- Born: Simon Antony Peckham 13 August 1962 (age 63)
- Education: Dame Allan's School
- Occupation: Businessman
- Years active: 1983–present
- Title: CEO, Melrose plc
- Term: 2012–2024
- Successor: Peter Dilnot
- Children: 2

= Simon Peckham =

British businessman (born 1962)

Simon Antony Peckham (born 13 August 1962) is a British businessman. He was the chief executive (CEO) of Melrose plc (between 2012–2024), a British investment company specialising in the acquisition and performance improvement of underperforming businesses. In 2014, he was the highest paid FTSE-100 CEO, earning £31 million worth of Melrose shares as an incentive scheme matured.

==Early life==
Peckham's father was HR director of a printing firm, and his mother a nurse and then a probation officer. He has a brother.

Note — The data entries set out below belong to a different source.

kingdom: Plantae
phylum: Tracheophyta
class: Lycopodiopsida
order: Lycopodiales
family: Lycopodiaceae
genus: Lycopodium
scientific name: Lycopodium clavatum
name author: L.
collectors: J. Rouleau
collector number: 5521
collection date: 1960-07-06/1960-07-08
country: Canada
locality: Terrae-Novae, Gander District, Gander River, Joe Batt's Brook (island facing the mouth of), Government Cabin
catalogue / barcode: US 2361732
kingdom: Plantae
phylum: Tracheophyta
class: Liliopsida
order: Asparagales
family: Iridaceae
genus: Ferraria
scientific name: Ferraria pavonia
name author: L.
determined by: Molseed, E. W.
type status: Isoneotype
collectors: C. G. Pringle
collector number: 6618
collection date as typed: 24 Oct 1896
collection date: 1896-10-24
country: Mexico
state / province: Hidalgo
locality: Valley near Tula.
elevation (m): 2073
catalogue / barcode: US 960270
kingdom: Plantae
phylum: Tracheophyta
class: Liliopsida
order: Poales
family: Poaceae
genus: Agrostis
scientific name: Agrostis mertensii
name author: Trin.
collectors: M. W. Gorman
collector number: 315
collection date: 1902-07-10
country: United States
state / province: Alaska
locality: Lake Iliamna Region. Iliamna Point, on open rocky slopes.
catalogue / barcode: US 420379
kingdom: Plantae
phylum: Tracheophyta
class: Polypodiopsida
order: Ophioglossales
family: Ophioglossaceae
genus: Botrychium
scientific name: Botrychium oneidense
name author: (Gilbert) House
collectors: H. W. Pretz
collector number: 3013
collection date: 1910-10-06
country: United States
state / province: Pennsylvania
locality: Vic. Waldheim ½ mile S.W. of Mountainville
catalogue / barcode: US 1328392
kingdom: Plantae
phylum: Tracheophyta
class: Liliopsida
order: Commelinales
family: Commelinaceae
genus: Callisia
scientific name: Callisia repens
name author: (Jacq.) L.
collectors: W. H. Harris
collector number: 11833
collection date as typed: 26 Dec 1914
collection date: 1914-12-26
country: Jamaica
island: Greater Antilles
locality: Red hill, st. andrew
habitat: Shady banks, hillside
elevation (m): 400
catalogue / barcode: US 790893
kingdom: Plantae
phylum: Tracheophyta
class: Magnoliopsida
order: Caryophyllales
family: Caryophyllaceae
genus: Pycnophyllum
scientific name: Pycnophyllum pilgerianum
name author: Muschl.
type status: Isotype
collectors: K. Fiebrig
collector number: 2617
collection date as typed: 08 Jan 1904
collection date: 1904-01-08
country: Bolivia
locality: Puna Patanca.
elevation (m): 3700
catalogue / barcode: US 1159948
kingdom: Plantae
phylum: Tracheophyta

He went to Dame Allan's School, Newcastle upon Tyne and read law at Newcastle University.

==Career==
Peckham qualified as a solicitor in 1986. He practiced at Clifford Chance.

He joined Wassall plc in 1990 and became corporate development director in 1999.

From October 2000 to May 2003, he worked for the equity finance division of The Royal Bank of Scotland.

===Melrose===
Peckham is one of the founders of Melrose, and was chief operating officer and secretary from 2003. He had previously worked with fellow founders Roper and Miller at Wassall.

Peckham has been Melrose CEO since 9 May 2012, and CEO of Elster Group since 24 August 2012. In 2014, Peckham was the highest-paid FTSE-100 CEO, earning £31 million, this was due to the maturing of a five year share incentive scheme paid out to the three founders of Melrose.

Melrose’s £8bn purchase of GKN in 2018 was the biggest hostile takeover in the City of London since Kraft’s successful hostile takeover of Cadbury in 2009 and triggered a backlash from certain politicians and trade unions over fears of cuts to UK jobs and investment.

==Personal life==
Peckham is married and has two daughters.